Ensaiando minhas falas com as paredes por toda tarde tentei lembrar de sonatas e poesias, mas nada me vinha à mente se não baladas melosas dos anos 80. Decidi ser espontâneo. Após o jantar haveria um longo período de solidão até que ela chegasse, seria o momento perfeito para tentar retirar as algemas, porém o ambiente estava mais silencioso, o guarda apareceria na porta a qualquer ruído. Depois de um longo período de concentração e algumas tentativas falhas consegui deslocar o polegar esquerdo e livrar essa mão, porém ela ficou fraca, ou talvez apenas minha motivação tenha se esvaído em decorrência da dor excruciante. O fato é que não fui capaz de repetir o feito na mão seguinte.

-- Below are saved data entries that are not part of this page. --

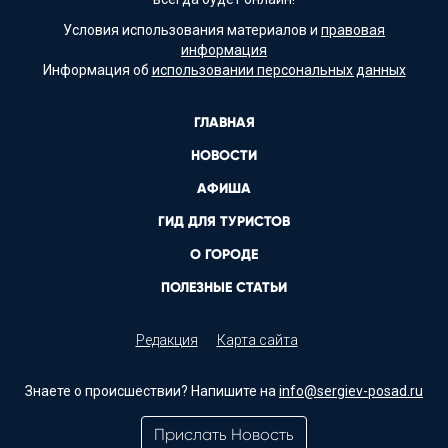
Условия использования материалов и
правовая
информация
Информация об
использовании персональных данных
ГЛАВНАЯ
НОВОСТИ
АФИША
ГИД ДЛЯ ТУРИСТОВ
О ГОРОДЕ
ПОЛЕЗНЫЕ СТАТЬИ
Редакция
Карта сайта
Знаете о происшествии? Напишите на
info@sergiev-posad.ru
Прислать Новость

Aquilo teria que ser o suficiente. Uma mão é minhas palavras. Tudo que eu tinha para convencer a enfermeira da noite a ser minha. Ela teria que me entender. Entender que esse amor era grande demais, um amor que o mundo jamais viu e que era pequeno demais para nós dois, por isso, seria necessária uma união perfeita entre nossos corpos. Ela não teria tempo para pensar, pois o tempo estava acabando. A minha primeira noite de volta à penitenciária provavelmente seria minha última de vida, sobrevivi à experiência anterior apenas para ter a oportunidade de conhecê-la e me unir à ela e isso não poderia ser desperdiçado.
A empolgação toma conta de mim. Mesmo com dor, não sou capaz de conter o sorriso. As mulheres que vivem em mim estão ansiosas para terem a companhia dela, cada uma das dezenove que devorei. Mas, ainda são dez horas. Apenas daqui a duas chegará minha amada sem nome, minha doce menina veneno.